Your puppy is undergoing some pretty dramatic changes. In fact, large-breed puppies generally grow more rapidly than smaller-breed dogs. But your large-breed puppy is best fed a diet that supports growth without allowing him to grow too quickly, a circumstance than can contribute to abnormal skeletal development. To help give your puppy the right balance of nutrients, here are some key points to keep in mind.
Feeding Your Puppy
From the time your puppy’s weaned until 4 months of age, you should feed your puppy 2-3 meals a day based on the guidelines of the food label. After 4 months of age, your puppy should be fed twice a day on a regular schedule. Always have fresh water available.
One Size Does Not Fit All
Not all puppies have the same nutritional needs. Large-breed puppies actually have lower metabolic rates per pound than smaller-breed puppies. And while his growth is more dramatic, your puppy will reach his mature adult weight at 18-24 months? Later than smaller breeds that reach adulthood as early as 9 months. So large-breed puppies require less energy in their diets.
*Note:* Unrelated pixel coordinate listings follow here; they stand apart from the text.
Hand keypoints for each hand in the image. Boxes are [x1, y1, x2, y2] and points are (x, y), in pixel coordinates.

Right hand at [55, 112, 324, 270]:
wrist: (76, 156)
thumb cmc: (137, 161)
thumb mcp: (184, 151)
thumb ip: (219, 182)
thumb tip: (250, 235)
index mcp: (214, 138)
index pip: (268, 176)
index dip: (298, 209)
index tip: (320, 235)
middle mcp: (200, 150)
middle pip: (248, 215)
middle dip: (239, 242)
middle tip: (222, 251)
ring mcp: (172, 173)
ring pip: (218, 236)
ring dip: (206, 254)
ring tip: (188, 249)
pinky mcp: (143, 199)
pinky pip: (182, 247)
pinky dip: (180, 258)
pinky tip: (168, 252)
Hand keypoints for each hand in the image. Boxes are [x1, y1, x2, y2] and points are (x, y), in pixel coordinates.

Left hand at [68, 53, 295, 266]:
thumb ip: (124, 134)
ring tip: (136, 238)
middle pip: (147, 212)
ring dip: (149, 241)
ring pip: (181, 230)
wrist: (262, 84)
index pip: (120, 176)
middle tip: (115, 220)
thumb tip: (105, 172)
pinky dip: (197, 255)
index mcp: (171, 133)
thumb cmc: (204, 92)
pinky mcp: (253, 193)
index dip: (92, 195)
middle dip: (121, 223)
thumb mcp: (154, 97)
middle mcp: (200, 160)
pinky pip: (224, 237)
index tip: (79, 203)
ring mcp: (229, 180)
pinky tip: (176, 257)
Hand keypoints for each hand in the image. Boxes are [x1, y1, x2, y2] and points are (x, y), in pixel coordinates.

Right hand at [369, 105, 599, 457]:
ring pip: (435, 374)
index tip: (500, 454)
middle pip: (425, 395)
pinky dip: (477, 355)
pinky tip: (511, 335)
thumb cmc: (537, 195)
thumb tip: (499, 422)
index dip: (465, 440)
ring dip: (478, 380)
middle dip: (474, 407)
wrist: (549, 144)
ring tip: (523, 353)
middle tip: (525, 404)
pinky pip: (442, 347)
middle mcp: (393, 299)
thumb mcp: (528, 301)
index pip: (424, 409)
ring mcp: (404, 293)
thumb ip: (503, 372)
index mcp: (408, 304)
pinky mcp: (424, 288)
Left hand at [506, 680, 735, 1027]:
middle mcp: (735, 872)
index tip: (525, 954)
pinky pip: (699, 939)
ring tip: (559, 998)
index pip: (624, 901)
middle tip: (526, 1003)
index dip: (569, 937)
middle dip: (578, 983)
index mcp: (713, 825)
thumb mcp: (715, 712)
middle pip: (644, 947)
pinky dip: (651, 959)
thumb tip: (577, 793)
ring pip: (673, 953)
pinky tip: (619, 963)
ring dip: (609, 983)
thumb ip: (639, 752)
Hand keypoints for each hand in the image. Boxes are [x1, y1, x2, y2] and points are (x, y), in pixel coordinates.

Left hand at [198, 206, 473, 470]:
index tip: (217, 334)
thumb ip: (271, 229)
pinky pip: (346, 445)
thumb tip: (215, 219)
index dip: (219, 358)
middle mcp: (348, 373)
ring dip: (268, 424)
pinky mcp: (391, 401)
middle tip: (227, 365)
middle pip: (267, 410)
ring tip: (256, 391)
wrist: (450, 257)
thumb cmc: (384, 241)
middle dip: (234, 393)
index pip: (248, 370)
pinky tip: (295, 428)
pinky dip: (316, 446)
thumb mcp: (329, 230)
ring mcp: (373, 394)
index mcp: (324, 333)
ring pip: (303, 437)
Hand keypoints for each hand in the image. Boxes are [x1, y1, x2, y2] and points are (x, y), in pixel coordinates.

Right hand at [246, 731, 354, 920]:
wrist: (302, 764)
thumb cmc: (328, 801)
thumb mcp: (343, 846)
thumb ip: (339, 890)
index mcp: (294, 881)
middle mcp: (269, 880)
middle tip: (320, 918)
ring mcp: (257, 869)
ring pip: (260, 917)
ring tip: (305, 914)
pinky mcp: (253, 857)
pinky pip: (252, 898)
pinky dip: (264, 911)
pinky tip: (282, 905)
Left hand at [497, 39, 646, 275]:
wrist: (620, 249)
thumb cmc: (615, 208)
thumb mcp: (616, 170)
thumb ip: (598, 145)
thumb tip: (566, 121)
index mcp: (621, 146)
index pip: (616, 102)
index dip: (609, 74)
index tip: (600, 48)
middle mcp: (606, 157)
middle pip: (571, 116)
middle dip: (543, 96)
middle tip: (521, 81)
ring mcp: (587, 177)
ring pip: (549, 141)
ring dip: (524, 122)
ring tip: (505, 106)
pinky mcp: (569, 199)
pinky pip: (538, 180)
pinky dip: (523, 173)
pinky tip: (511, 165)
Large-breed puppies can also benefit from less calcium. Puppies who consume too many calories and too much calcium grow too rapidly and can develop bone growth or joint problems. With your large-breed puppy, the goal should be a moderate, healthy rate of growth. That’s why it’s important to choose a diet with precisely balanced amounts of fat, calcium and phosphorus, designed specifically for large-breed puppies.
Choosing Foods
To help your large-breed puppy grow at a healthy rate, look for these features:

  • adjusted calcium and phosphorus levels to support healthy skeletal development
  • reduced calories and fat to help maintain ideal growth rate
  • vitamin-rich fish oils to support overall health
  • essential vitamins and minerals to help support the immune system and help your puppy stay healthy during this critical stage of growth
  • high-quality, animal-based protein sources to help nourish growing muscles, vital organs and skin and coat
  • a fiber source that will help keep your puppy’s sensitive digestive system healthy, so more nutrition stays in your puppy

These are important building blocks of nutrition. Look for them when you choose dry or canned dog food and when you select treats.
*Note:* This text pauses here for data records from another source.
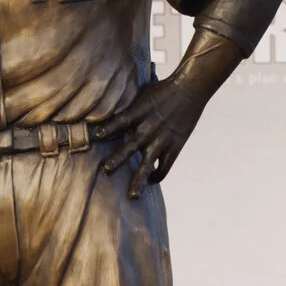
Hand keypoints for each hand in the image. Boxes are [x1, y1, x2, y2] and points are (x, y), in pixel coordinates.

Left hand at [94, 76, 210, 199]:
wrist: (190, 89)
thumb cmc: (163, 89)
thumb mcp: (142, 94)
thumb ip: (128, 107)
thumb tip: (108, 112)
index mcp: (140, 112)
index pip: (121, 121)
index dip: (108, 128)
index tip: (95, 136)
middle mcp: (150, 128)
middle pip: (131, 146)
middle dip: (118, 159)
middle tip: (106, 170)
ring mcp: (163, 139)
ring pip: (149, 164)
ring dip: (140, 180)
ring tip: (133, 196)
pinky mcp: (175, 146)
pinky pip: (165, 167)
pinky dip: (157, 176)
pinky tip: (150, 182)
A Caution About Supplements
You want to give your puppy the very best nutrition during these months. Some people assume that this can best be achieved by supplementing their puppy’s diet. But this may lead to a variety of health problems. Whether feeding vitamins, calcium tablets, table scraps, yogurt or meat, you could be upsetting a balanced interaction of nutrients and minerals. That balance is important. Too much of one mineral can affect a puppy’s ability to absorb other minerals. And excess amounts of calcium may lead to bone growth problems, especially in large-breed puppies. A high-quality pet food, carefully formulated for life stage and breed size, will give your puppy complete and balanced nutrition? Without supplements.
The Switch to Adult Food
A large-breed puppy reaches adult weight by 18-24 months. You can begin feeding adult dog food at this time. You can help ease the transition by gradually introducing the adult food. Try mixing 25% of the new food with 75% of his puppy food then gradually change the proportions over the next three days until he’s eating 100% adult food.